My friends at I were on a wine journey through the Okanagan, second day. Third for me, first for them, and we were on our return trip back to Penticton after just catching Blasted Church before they closed when we discovered one solitary winery in the region was open after 5:30 pm. In fact, even though it might have since changed, Crescent Hill Winery was on this day open until 7. That’s amazing, and wise given that it corners the market as people return to their hotels after a long day of drinking. So, with literally no other options, we drove for Crescent Hill.
I didn’t claim it would be long, interesting, or even necessary story. Still better than Armageddon.
This exuberant recommendation of an unembroidered hidden gem does come with a few caveats. The first is that as wineries go, Crescent Hill appears on par with those GMC Vandura Cargo Vans with the words “Free Candy” lazily sprayed on.
Seems legit.
There is actual garbage fringing the narrow lane down the hill to the limited parking. Even the sign indicating we had not missed the location was a makeshift board with the words “winery” scrawled across it. As I turned in, my friends thought we were about the drive into a Tobe Hooper film. There’s no flamboyance to the location; it’s all about function. I’ll also supplement that by saying renovations were underway and the finished product will probably be more personable.
Darn.
I kinda liked the ramshackle, like visiting your uncle’s moonshine operation…or so I’m told. The walls inside the cozy tasting room were unfinished. The bathroom sported a forsaken toilet surrounded by boxes, dust, and total lack of other facilities. This is not a place you go to celebrate a graduation or a recent breakup. You go in because of the reputation of the wine maker and for a truly personal exchange with said individual. These are the locations I look forward to, where all the elegance is stripped away, leaving only the truly important elements of a wine tour—drinking good wine and talking about that wine to who made it. The owner was delightful and knowledgeable, captivating us far past the moment where he made the sale. The bottles are simple yet surprisingly attractive.

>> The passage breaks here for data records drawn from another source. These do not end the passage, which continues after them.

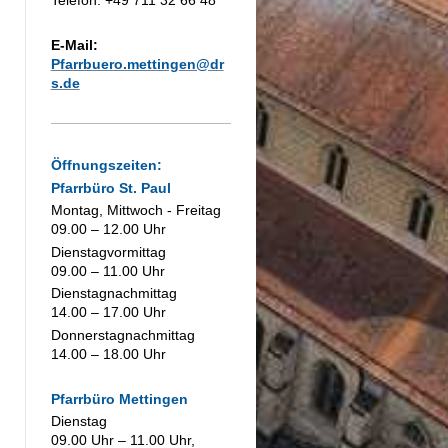
E-Mail:
Pfarrbuero.mettingen@dr
s.de
Öffnungszeiten:
Pfarrbüro St. Paul
Montag, Mittwoch - Freitag
09.00 – 12.00 Uhr
Dienstagvormittag
09.00 – 11.00 Uhr
Dienstagnachmittag
14.00 – 17.00 Uhr
Donnerstagnachmittag
14.00 – 18.00 Uhr
Pfarrbüro Mettingen
Dienstag
09.00 Uhr – 11.00 Uhr,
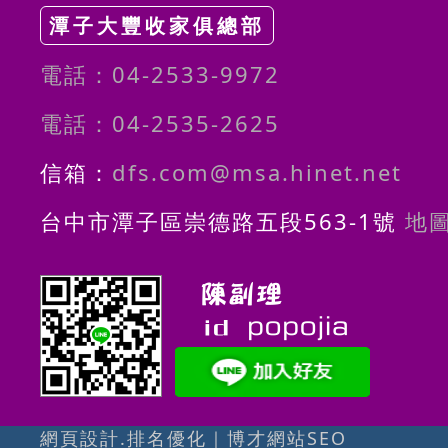
潭子大豐收家俱總部
電話：04-2533-9972
電話：04-2535-2625
信箱：
dfs.com@msa.hinet.net
台中市潭子區崇德路五段563-1號
地
網頁設計.排名優化
｜
博才網站SEO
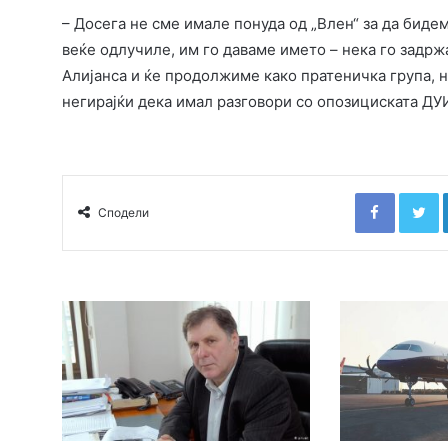
– Досега не сме имале понуда од „Влен“ за да бидем
веќе одлучиле, им го даваме името – нека го задрж
Алијанса и ќе продолжиме како пратеничка група, но
негирајќи дека имал разговори со опозициската ДУ
Faceboo
T
Сподели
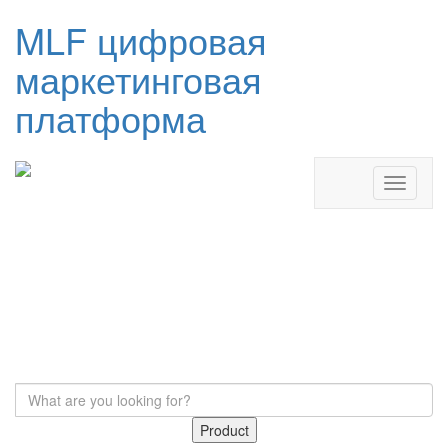
MLF цифровая
маркетинговая
платформа
Product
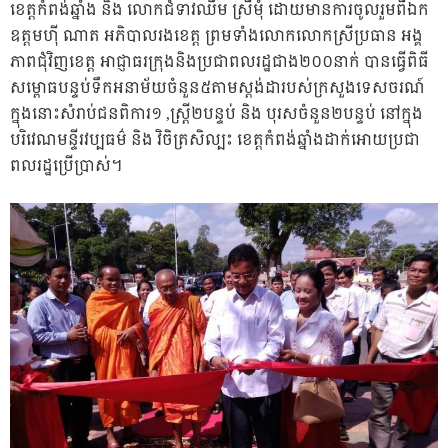
ខេត្តកំពង់ឆ្នាំង និង លោកជំទាវឈឹម ស្រីមុំ ដោយមានការចូលរួមពីឯក
ឧត្តមហ៊ី ណាត អភិបាលរងខេត្ត ព្រមទាំងលោកលោកស្រីប្រធាន អង្គ
ភាពជុំវិញខេត្ត អាជ្ញាធរក្រុងនិងប្រជាពលរដ្ឋជាង២០០នាក់ បានធ្វើពិធី
សម្ពោធបន្ទប់ទឹកអនាម័យចំនួន៥តាមស្តង់ដារបស់ក្រសួងទេសចរណ៍
ក្នុងនោះសំរាប់ជនពិការ១ ,ស្រ្តី២បន្ទប់ និង បុរសចំនួន២បន្ទប់ នៅក្នុង
បរិវេណមន្ទីរវប្បធម៌ និង វិចិត្រសិល្បះ ខេត្តកំពង់ឆ្នាំងដាក់អោយប្រជា
ពលរដ្ឋប្រើប្រាស់។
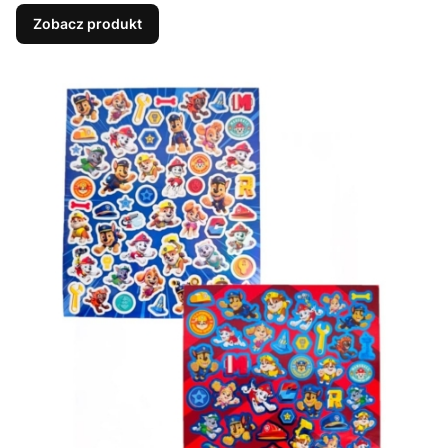
Zobacz produkt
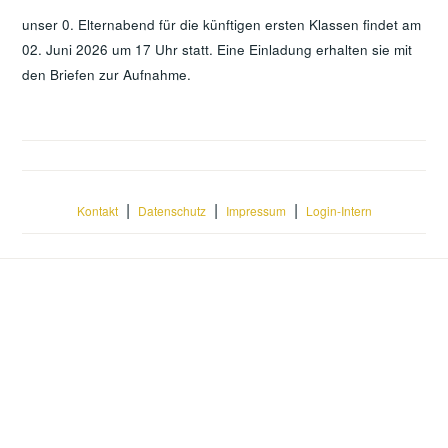
unser 0. Elternabend für die künftigen ersten Klassen findet am
02. Juni 2026 um 17 Uhr statt. Eine Einladung erhalten sie mit
den Briefen zur Aufnahme.
|
|
|
Kontakt
Datenschutz
Impressum
Login-Intern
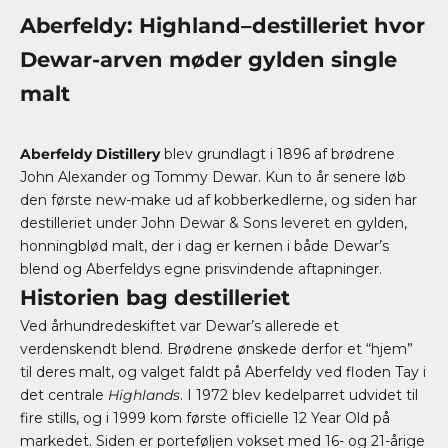
Aberfeldy: Highland–destilleriet hvor
Dewar-arven møder gylden single
malt
Aberfeldy Distillery
blev grundlagt i 1896 af brødrene
John Alexander og Tommy Dewar. Kun to år senere løb
den første new-make ud af kobberkedlerne, og siden har
destilleriet under John Dewar & Sons leveret en gylden,
honningblød malt, der i dag er kernen i både Dewar’s
blend og Aberfeldys egne prisvindende aftapninger.
Historien bag destilleriet
Ved århundredeskiftet var Dewar’s allerede et
verdenskendt blend. Brødrene ønskede derfor et “hjem”
til deres malt, og valget faldt på Aberfeldy ved floden Tay i
det centrale
Highlands
. I 1972 blev kedelparret udvidet til
fire stills, og i 1999 kom første officielle 12 Year Old på
markedet. Siden er porteføljen vokset med 16- og 21-årige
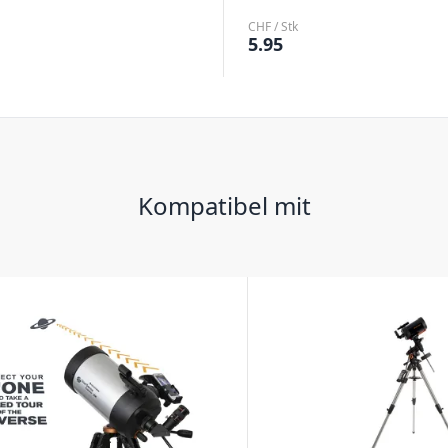
CHF / Stk
5.95
Kompatibel mit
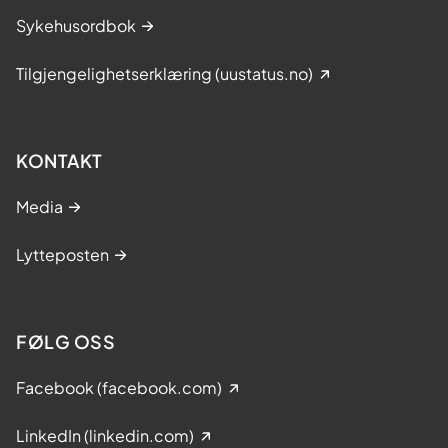
Sykehusordbok
Tilgjengelighetserklæring (uustatus.no)
KONTAKT
Media
Lytteposten
FØLG OSS
Facebook (facebook.com)
LinkedIn (linkedin.com)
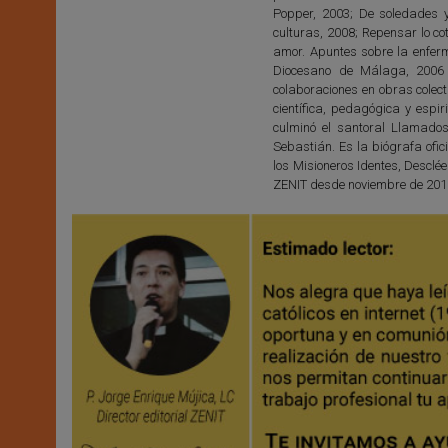
Popper, 2003; De soledades y
culturas, 2008; Repensar lo cot
amor. Apuntes sobre la enferme
Diocesano de Málaga, 2006 
colaboraciones en obras colect
científica, pedagógica y espir
culminó el santoral Llamad
Sebastián. Es la biógrafa ofic
los Misioneros Identes, Desclée
ZENIT desde noviembre de 201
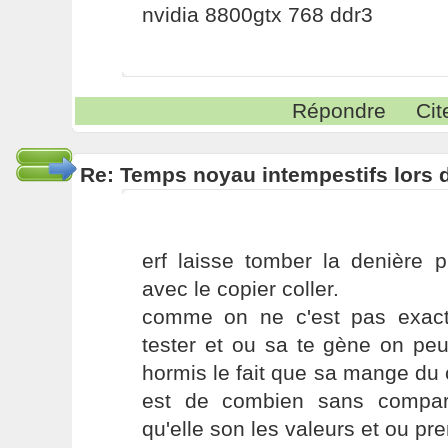
nvidia 8800gtx 768 ddr3
Répondre
Cit
Re: Temps noyau intempestifs lors d
erf laisse tomber la denière p
avec le copier coller.
comme on ne c'est pas exac
tester et ou sa te gène on peux 
hormis le fait que sa mange du c
est de combien sans compar
qu'elle son les valeurs et ou pr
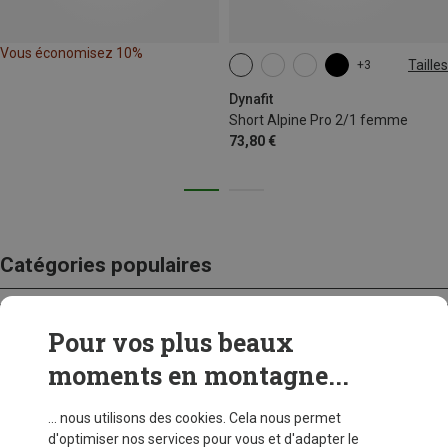
Vous économisez 10%
Tailles
+3
XS
S
M
L
XL
Dynafit
Short Alpine Pro 2/1 femme
73,80 €
Catégories populaires
Pour vos plus beaux
CRAMPONS
moments en montagne...
... nous utilisons des cookies. Cela nous permet
d'optimiser nos services pour vous et d'adapter le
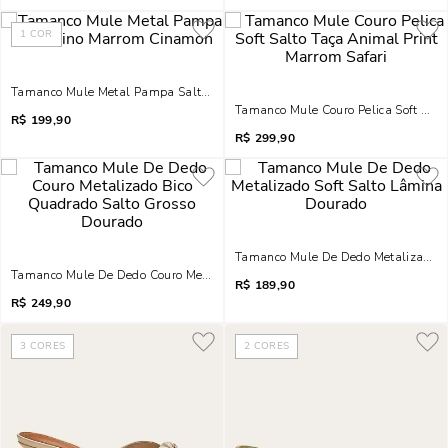
1
COR
Tamanco Mule Metal Pampa Salto Fino Marrom Cinamon
Tamanco Mule Couro Pelica Soft Salt
R$
199,90
R$
299,90
Tamanco Mule De Dedo Metalizado S
Tamanco Mule De Dedo Couro Metalizado Bico Quadrado Salto Grosso Dour
R$
189,90
R$
249,90
3
CORES
2
CORES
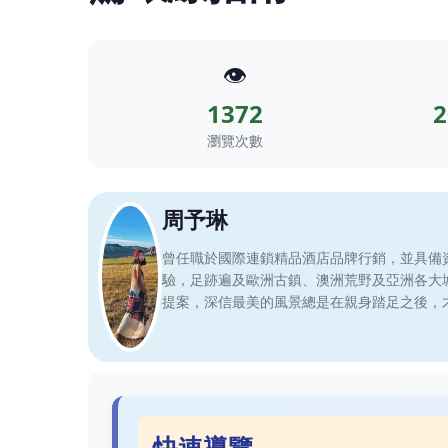
👁️
1372
2
瀏覽次數
周予琳
曾任職於國際連鎖精品酒店品牌行銷，並具備
驗，足跡遍及歐洲古鎮、澳洲荒野及亞洲各大
提案，深信最美的風景總是在親身踏足之後，
快速導覽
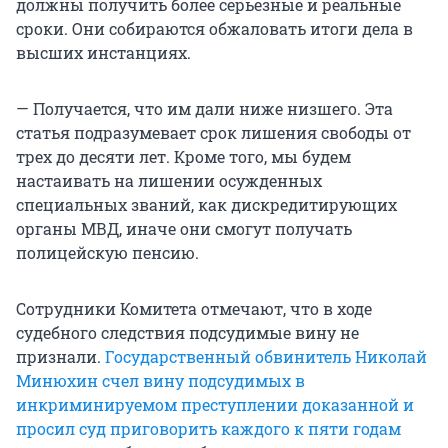
должны получить более серьезные и реальные
сроки. Они собираются обжаловать итоги дела в
высших инстанциях.
— Получается, что им дали ниже низшего. Эта
статья подразумевает срок лишения свободы от
трех до десяти лет. Кроме того, мы будем
настаивать на лишении осужденных
специальных званий, как дискредитирующих
органы МВД, иначе они смогут получать
полицейскую пенсию.
Сотрудники Комитета отмечают, что в ходе
судебного следствия подсудимые вину не
признали.
Государственный обвинитель Николай
Минюхин счел вину подсудимых в
инкриминируемом преступлении доказанной и
просил суд приговорить каждого к пяти годам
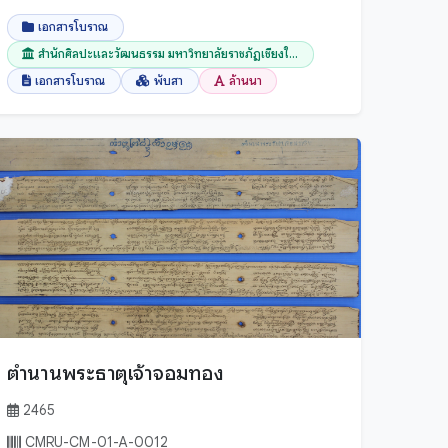
เอกสารโบราณ
สำนักศิลปะและวัฒนธรรม มหาวิทยาลัยราชภัฏเชียงใ...
เอกสารโบราณ
พับสา
ล้านนา
ตำนานพระธาตุเจ้าจอมทอง
2465
CMRU-CM-01-A-0012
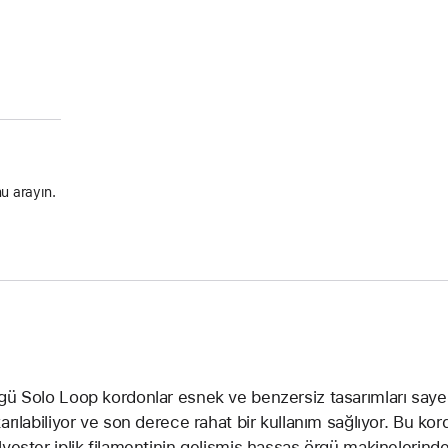
u arayın.
gü Solo Loop kordonlar esnek ve benzersiz tasarımları sayes
karılabiliyor ve son derece rahat bir kullanım sağlıyor. Bu k
lyester iplik filamentinin gelişmiş hassas örgü makinelerinde ul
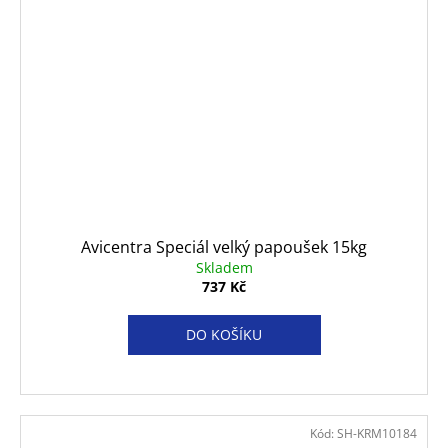
Avicentra Speciál velký papoušek 15kg
Skladem
737 Kč
DO KOŠÍKU
Kód:
SH-KRM10184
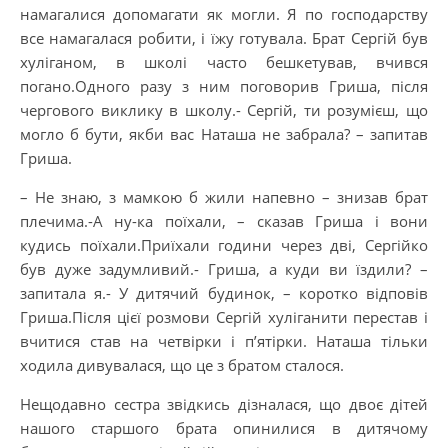
намагалися допомагати як могли. Я по господарству
все намагалася робити, і їжу готувала. Брат Сергій був
хуліганом, в школі часто бешкетував, вчився
погано.Одного разу з ним поговорив Гриша, після
чергового виклику в школу.- Сергій, ти розумієш, що
могло б бути, якби вас Наташа не забрала? – запитав
Гриша.
– Не знаю, з мамкою б жили напевно – знизав брат
плечима.-А ну-ка поїхали, – сказав Гриша і вони
кудись поїхали.Приїхали години через дві, Сергійко
був дуже задумливий.- Гриша, а куди ви їздили? –
запитала я.- У дитячий будинок, – коротко відповів
Гриша.Після цієї розмови Сергій хуліганити перестав і
вчитися став на четвірки і п’ятірки. Наташа тільки
ходила дивувалася, що це з братом сталося.
Нещодавно сестра звідкись дізналася, що двоє дітей
нашого старшого брата опинилися в дитячому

It’s what’s inside that…wait, I just said that?
Okay, firstly, a lesson in life, that’s not true, though it is here, especially with my two favorite bottles, Consensual Chaos, and Hissy Fit. Amazing names, right? You were just thinking, wow, what do those taste like?
They taste like wine, seriously, what else would they taste like? Someone asked me what hints I picked up, the faintest soupçon of a possible vegetable perhaps, or the odd flutter of a good cheese. I responded flippantly by saying it had a winey flavor to it.
It’s good wine. One was a blush, the other a rose, though I thought those were the same thing. Even if you had better wineries at the time to go to, eventually, Crescent Hill will eventually be the only one left, so you might as well visit. You may end up buying something. In fact, odds are you probably will. And despite appearances, you won’t require a tetanus shot.